Mistaking a variable-width encoding for a fixed-width one is specifically a UTF-16 problem. UTF-8 is so obviously not fixed-width that such an error could not happen by a mistake, because even before widespread use of emojis, multibyte sequences were not in any way a corner case for UTF-8 text (for additional reference, compare UTF-16 String APIs in Java/JavaScript/etc. with UTF-8 ones in, say, Rust and Go, and see which ones allow you to easily split a string where you shouldn't be able to, or access "half-chars" as a datatype called "char".)
I mean, I think we're both in the realm of [citation needed] here. I would argue that people index into strings quite a lot--whether that's because we thought UCS-2 would be enough for anybody or UTF-8 == ASCII and "it's probably fine" is academic. The solution is the same though: don't index into strings, don't assume an encoding until you've validated. That makes any "advantage" UTF-8 has disappear.
If you really think no one made this mistake with UTF-8, just read up on Python 3.
The difference is that with UTF-8 you're much more likely to trip over those bugs in random testing. With UTF-16 you're likely to pass all your test cases if you didn't think to include a non-BMP character somewhere. Then someone feeds you an emoji character and you blow up.
Yeah, ASCII is such a powerful mental model that I think anyone working with Unicode made a lot of concessions to convert people, no argument there. But I think we need to say we're done with that and move on to phase 2. Here's what I advocate:
- Encodings should be configurable. Programmers get to decide what format their strings are internally, users get to decide what encoding programs use when dealing with filenames or saving data to disk, etc. Defaults matter, and we should employ smarts, but we should never say "I know best" and remove those knobs.

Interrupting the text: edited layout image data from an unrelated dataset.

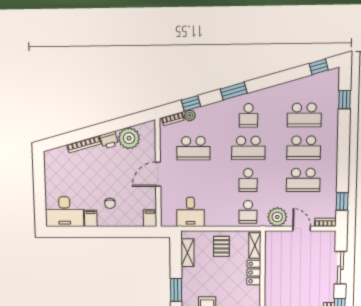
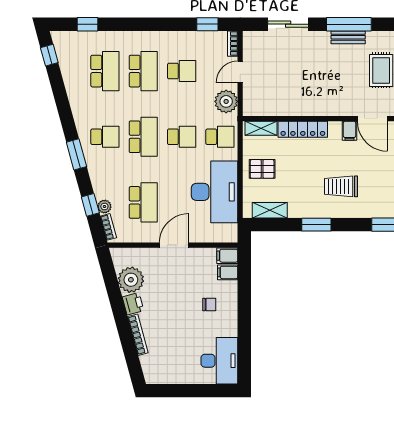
door: (158, 174) -> (174, 245), swing flipped
school desk: (303, 180) -> (182, 71), width x0.54
desk: (190, 212) -> (215, 192), width x1.87, depth x1.30
filing cabinet: (91, 218) -> (228, 272), moved
locker: (254, 272) -> (303, 129), width x1.53

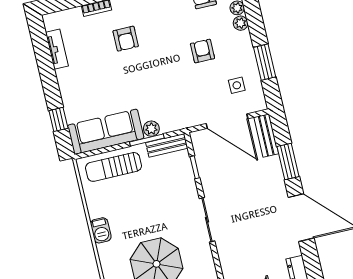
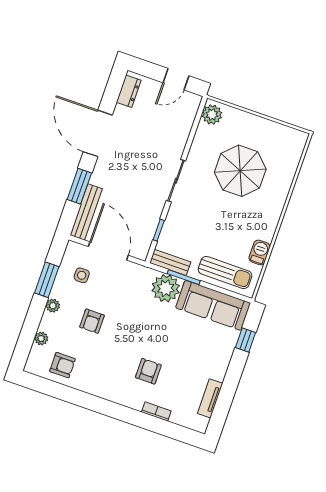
plant: (241, 23) -> (53, 306), moved
plant: (151, 129) -> (166, 288), width x1.88, depth x1.88
bench: (266, 136) -> (86, 212), width x1.36
barbecue: (101, 230) -> (260, 252), moved

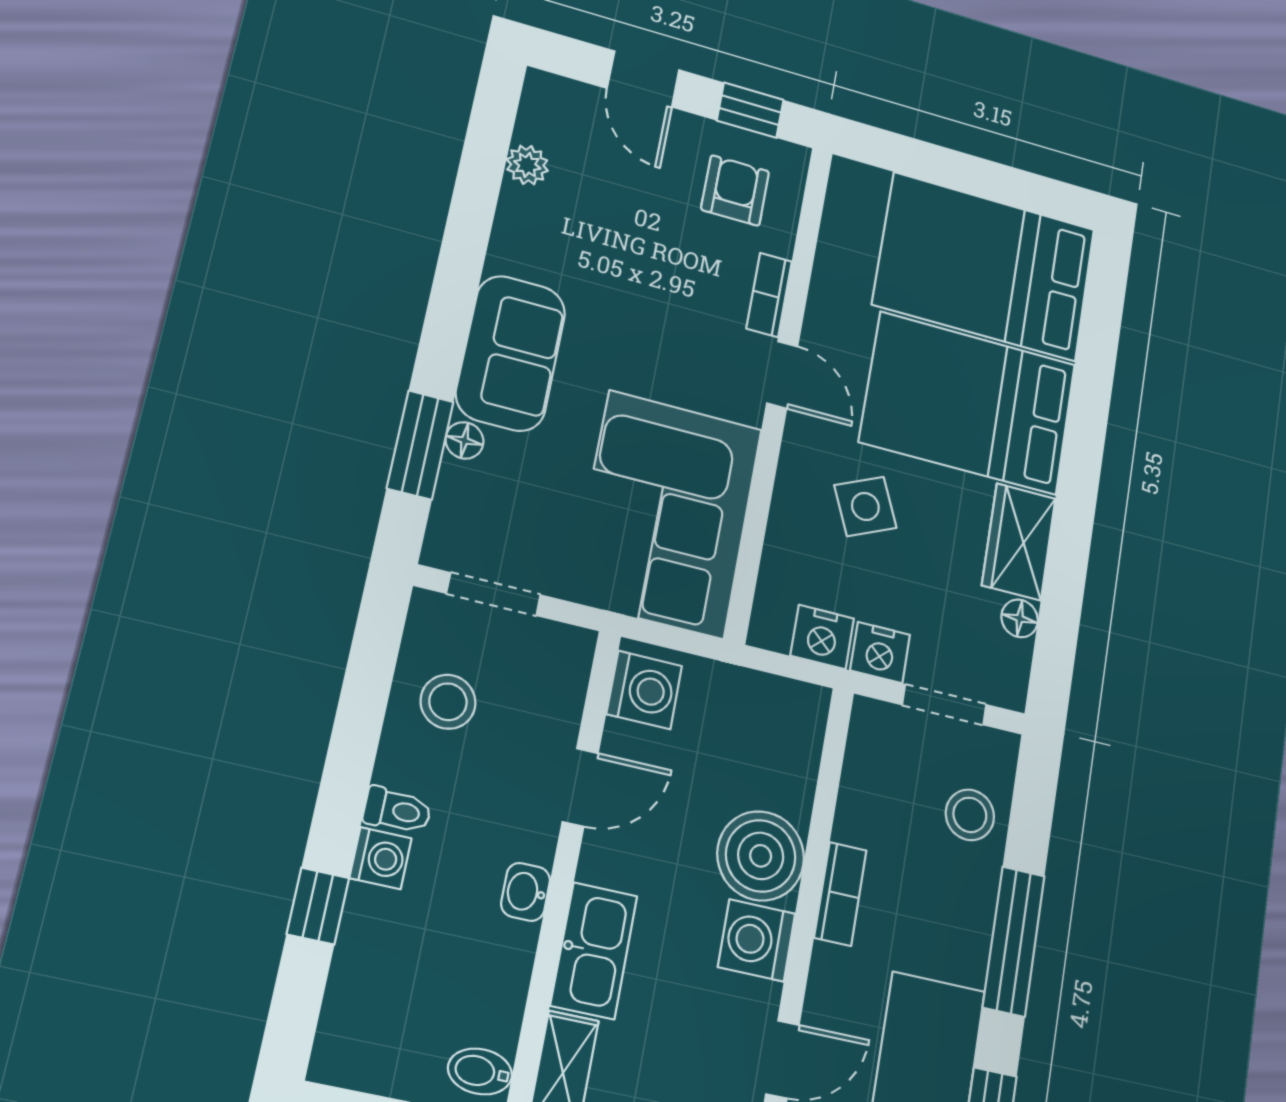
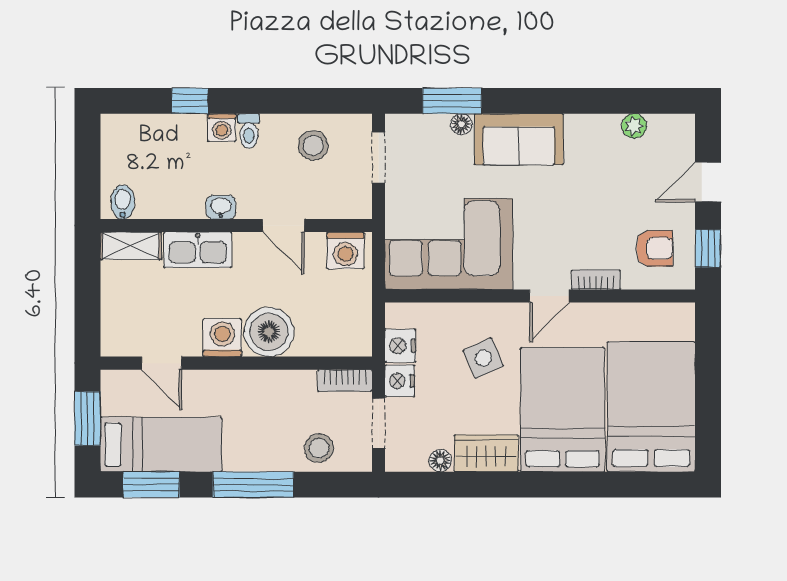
bookcase: (840, 894) -> (345, 380), moved

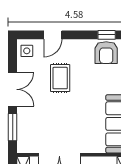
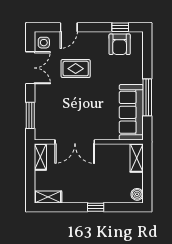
rug: (60, 78) -> (76, 69), turned 90
double door: (13, 89) -> (30, 68), moved

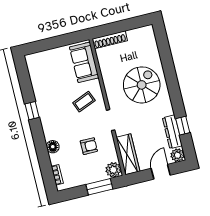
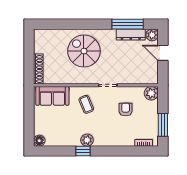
plant: (45, 112) -> (87, 140), added
window: (183, 126) -> (128, 24), width x2.17
floor lamp: (53, 147) -> (39, 141), moved
wardrobe: (128, 154) -> (141, 77), removed
window: (99, 187) -> (163, 125), moved

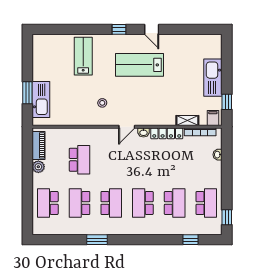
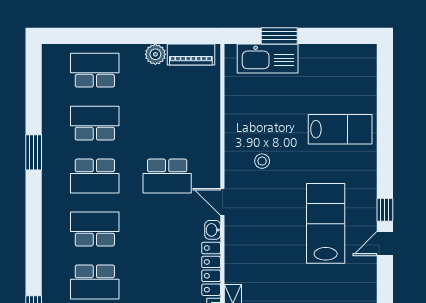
window: (119, 29) -> (385, 210), moved
school desk: (80, 160) -> (167, 176), moved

- Engineers need to internalize that "strings" conceal mountains of complexity (because written language is complex), and default to using libraries, to manage them. We should start view manual string manipulation as an anti-pattern. There isn't an encoding out there that we can all standardize on that makes this untrue, again because written language is complex.
But is it really a plurality? Portuguese, English, Spanish, Turkish, Vietnamese, French, Indonesian and German are stored more efficiently in UTF-8 while Chinese, Korean and Japanese are stored less effeciently. My gut feel is that more people use the Latin script than people using CJK scripts. Indic scripts, Thai, Cyrillic, etc are stored using two bytes in both UTF-8 AND UTF-16.
Looking at the basic multilingual plane [1], UTF-8 will use > 2 bytes to encode essentially anything that isn't:
* ASCII/Latin
* Cyrillic
* Greek
* Most of Arabic
That leaves out:
* China
* India
* Japan
* Korea
* All of Southeast Asia
Re: markup, think about any text that's in a database, stored in RAM, or stored on a disk--relatively little of it will be in noisy ASCII markup formats like HTML or XML.
It couldn’t be further from the truth. Unix paths don’t need to be valid UTF-8 and most programs happily pipe the mess through into text that should be valid. (Windows filenames don’t have to be proper UTF-16 either)
Rust is one of the few programming languages that correctly doesn’t treat file paths as strings.